I was going to post this but you've phrased it better than I ever could.
I cannot stress enough how good subtle shadows are as allowing the viewer to differentiate different objects on the same pane.
Plus Facebook is easily one of the worst examples of design done well (flat aesthetics or otherwise). It's crowded with no clear grouping and even has some content duplicated. Plus there's a confusing mismatch of hover-over, click through, pop up and drop down interfaces that leave me lost whenever I'm trying to perform something new. It's the kind of site that relies on it's users committing common actions to muscle memory.




Member since:
2010-01-21
To be honest, I think I'm firmly in the middle.
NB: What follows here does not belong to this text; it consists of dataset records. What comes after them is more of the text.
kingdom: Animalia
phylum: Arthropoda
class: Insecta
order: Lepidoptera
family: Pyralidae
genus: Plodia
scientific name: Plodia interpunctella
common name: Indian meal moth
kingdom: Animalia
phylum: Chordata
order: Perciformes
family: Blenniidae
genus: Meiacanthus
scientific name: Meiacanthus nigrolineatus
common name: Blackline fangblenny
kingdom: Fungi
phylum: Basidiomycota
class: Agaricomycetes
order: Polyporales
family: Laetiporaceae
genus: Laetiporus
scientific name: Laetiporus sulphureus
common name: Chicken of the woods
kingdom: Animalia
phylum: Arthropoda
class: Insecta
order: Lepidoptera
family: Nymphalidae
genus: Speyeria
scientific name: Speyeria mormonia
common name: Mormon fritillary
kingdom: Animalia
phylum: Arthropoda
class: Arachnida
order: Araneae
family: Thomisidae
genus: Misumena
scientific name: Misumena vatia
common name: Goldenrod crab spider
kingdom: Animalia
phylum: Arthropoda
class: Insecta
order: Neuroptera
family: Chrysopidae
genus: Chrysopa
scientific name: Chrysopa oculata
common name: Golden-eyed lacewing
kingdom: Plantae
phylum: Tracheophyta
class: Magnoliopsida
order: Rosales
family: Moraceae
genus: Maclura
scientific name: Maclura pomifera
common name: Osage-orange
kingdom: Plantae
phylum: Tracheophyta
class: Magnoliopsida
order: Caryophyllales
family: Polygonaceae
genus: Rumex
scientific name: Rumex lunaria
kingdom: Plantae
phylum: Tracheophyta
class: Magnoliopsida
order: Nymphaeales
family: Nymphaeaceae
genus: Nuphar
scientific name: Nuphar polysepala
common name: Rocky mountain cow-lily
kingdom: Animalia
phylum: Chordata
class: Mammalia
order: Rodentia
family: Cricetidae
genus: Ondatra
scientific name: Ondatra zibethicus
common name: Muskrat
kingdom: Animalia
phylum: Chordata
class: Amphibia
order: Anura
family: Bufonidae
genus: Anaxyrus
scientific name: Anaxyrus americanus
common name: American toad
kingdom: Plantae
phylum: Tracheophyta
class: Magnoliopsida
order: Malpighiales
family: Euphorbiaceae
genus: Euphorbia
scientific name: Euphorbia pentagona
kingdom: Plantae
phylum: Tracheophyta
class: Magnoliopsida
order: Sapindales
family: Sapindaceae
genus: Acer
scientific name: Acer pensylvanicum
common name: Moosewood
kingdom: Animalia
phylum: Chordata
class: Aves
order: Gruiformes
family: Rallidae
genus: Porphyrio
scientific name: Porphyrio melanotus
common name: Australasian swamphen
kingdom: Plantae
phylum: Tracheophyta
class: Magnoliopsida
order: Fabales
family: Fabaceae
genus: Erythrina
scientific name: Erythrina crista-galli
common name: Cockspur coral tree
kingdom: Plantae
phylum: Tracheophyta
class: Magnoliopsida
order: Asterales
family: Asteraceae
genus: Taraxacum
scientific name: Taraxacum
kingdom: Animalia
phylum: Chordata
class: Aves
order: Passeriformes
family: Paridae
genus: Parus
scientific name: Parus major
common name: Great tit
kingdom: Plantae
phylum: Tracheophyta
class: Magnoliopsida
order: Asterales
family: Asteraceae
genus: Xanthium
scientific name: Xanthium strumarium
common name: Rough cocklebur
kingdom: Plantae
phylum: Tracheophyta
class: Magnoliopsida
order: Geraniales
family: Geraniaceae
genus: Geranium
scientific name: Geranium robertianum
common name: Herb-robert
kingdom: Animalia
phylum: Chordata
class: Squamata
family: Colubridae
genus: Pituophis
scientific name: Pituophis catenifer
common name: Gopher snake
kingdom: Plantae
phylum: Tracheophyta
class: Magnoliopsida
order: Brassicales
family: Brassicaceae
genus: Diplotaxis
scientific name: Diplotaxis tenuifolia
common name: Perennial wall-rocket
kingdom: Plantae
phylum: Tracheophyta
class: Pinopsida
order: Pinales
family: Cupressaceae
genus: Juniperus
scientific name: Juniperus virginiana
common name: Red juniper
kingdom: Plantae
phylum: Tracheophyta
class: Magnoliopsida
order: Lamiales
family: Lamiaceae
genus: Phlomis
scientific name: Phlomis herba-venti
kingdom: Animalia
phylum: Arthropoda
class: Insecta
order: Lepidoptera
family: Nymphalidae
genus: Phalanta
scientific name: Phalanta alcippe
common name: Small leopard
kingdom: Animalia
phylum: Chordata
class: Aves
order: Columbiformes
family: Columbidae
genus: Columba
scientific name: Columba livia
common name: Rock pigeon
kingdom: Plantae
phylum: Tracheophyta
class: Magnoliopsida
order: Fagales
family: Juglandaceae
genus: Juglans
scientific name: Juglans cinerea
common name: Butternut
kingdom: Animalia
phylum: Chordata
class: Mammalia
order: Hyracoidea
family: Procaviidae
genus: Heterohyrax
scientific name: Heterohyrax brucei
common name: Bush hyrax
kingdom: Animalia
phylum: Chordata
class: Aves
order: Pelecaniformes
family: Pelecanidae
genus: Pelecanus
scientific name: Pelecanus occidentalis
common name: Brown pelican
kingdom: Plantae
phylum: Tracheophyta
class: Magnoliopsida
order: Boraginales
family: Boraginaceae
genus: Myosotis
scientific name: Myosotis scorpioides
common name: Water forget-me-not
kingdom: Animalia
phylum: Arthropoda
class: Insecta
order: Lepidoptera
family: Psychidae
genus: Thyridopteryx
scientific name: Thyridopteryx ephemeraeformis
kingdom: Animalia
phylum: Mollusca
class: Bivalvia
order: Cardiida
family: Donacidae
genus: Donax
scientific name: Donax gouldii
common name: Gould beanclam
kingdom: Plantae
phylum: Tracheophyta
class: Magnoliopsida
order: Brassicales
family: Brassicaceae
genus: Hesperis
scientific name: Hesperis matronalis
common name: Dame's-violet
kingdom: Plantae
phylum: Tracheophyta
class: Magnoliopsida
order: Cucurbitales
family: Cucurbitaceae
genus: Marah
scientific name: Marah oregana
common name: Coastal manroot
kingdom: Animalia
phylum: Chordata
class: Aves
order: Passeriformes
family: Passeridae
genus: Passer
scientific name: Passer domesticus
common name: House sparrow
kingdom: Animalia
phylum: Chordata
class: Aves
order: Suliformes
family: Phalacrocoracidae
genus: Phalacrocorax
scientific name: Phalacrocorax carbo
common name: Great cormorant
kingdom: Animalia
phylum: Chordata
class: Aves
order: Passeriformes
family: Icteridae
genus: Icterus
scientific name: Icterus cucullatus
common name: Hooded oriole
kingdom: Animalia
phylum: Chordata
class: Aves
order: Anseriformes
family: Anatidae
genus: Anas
I don't like skeuomorphism, but I also find flat design to be unpalatable.
I suppose what I'm looking for is more along the lines of my GTK+ and Qt themes. Subtle use of subdued gradients, shadows, and curves to provide an interface that's consistent and non-distracting but, at the same time, doesn't remind me of how much work I've put into making Motif applications like DDD and Tk applications like git-gui less off-putting.